• _Stored data entries_:
= Beginning of Section =
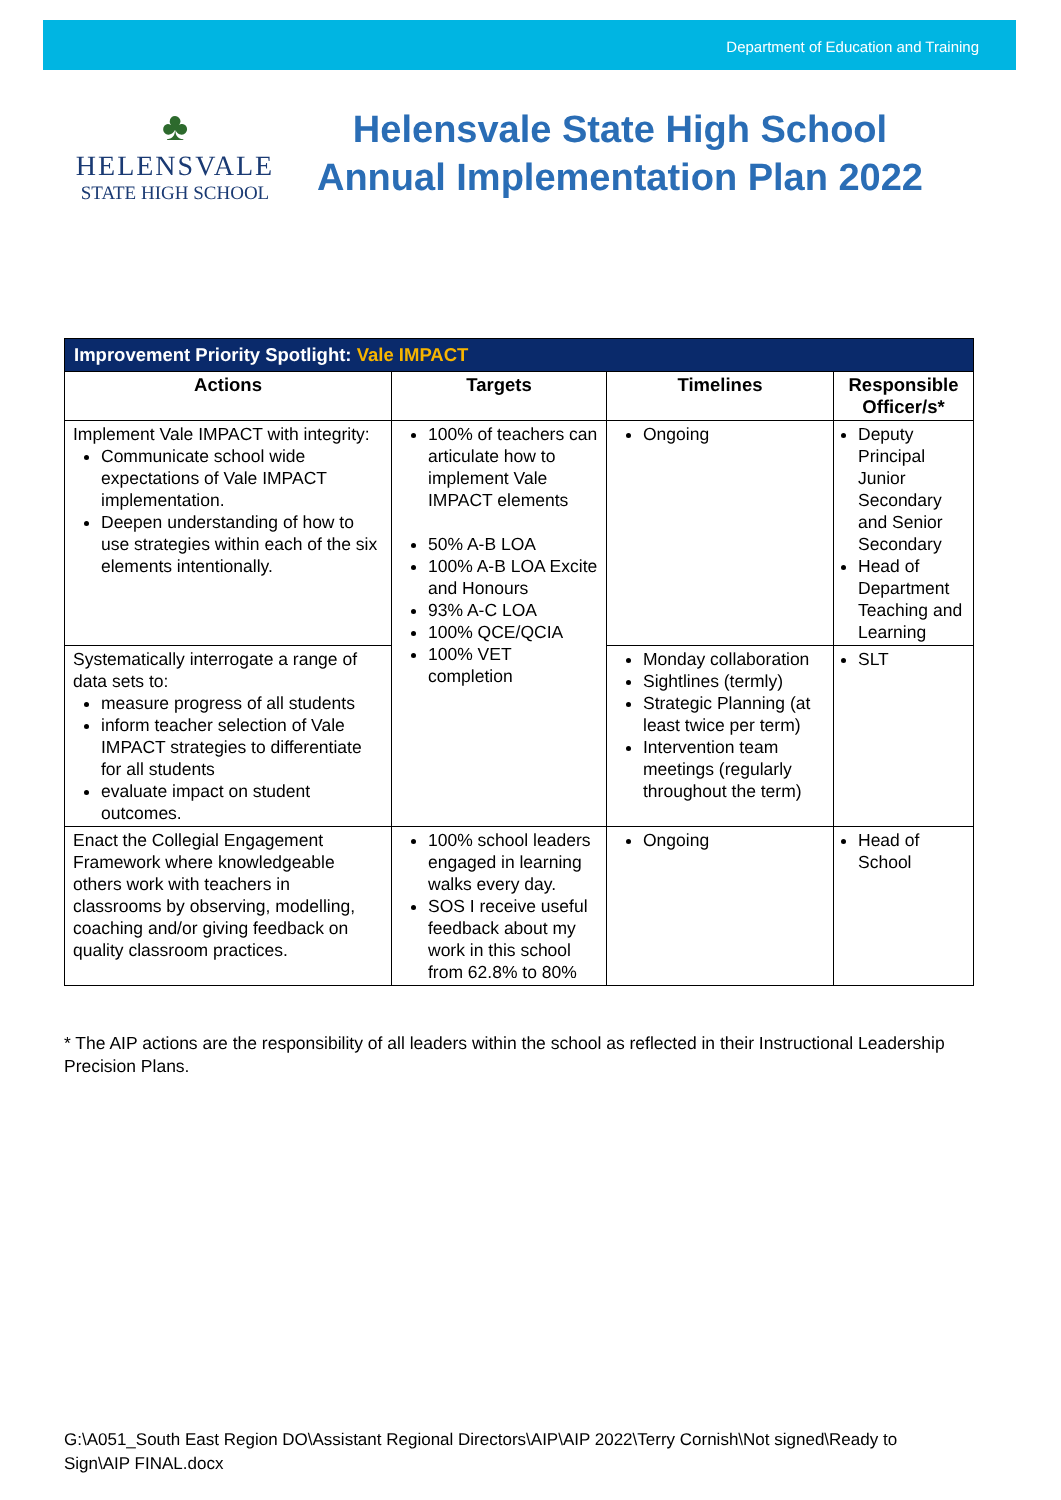Department of Education and Training
♣
HELENSVALE
STATE HIGH SCHOOL
Helensvale State High School
Annual Implementation Plan 2022
| Improvement Priority Spotlight: Vale IMPACT | | | |
| --- | --- | --- | --- |
| Actions | Targets | Timelines | Responsible Officer/s* |
| Implement Vale IMPACT with integrity: Communicate school wide expectations of Vale IMPACT implementation. Deepen understanding of how to use strategies within each of the six elements intentionally. | 100% of teachers can articulate how to implement Vale IMPACT elements 50% A-B LOA 100% A-B LOA Excite and Honours 93% A-C LOA 100% QCE/QCIA 100% VET completion | Ongoing | Deputy Principal Junior Secondary and Senior Secondary Head of Department Teaching and Learning |
| Systematically interrogate a range of data sets to: measure progress of all students inform teacher selection of Vale IMPACT strategies to differentiate for all students evaluate impact on student outcomes. | | Monday collaboration Sightlines (termly) Strategic Planning (at least twice per term) Intervention team meetings (regularly throughout the term) | SLT |
| Enact the Collegial Engagement Framework where knowledgeable others work with teachers in classrooms by observing, modelling, coaching and/or giving feedback on quality classroom practices. | 100% school leaders engaged in learning walks every day. SOS I receive useful feedback about my work in this school from 62.8% to 80% | Ongoing | Head of School |
* The AIP actions are the responsibility of all leaders within the school as reflected in their Instructional Leadership Precision Plans.
G:\A051_South East Region DO\Assistant Regional Directors\AIP\AIP 2022\Terry Cornish\Not signed\Ready to Sign\AIP FINAL.docx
= End of Section =
• _ASSIGNMENT_:
Could you repeat, exactly and with nothing else, the lines from the first line of the records through the line containing "Responsible Officer/s* |"? Leave out the pictures.

• _ANSWER_:
Department of Education and Training
♣
HELENSVALE
STATE HIGH SCHOOL
Helensvale State High School
Annual Implementation Plan 2022
| Improvement Priority Spotlight: Vale IMPACT | | | |
| --- | --- | --- | --- |
| Actions | Targets | Timelines | Responsible Officer/s* |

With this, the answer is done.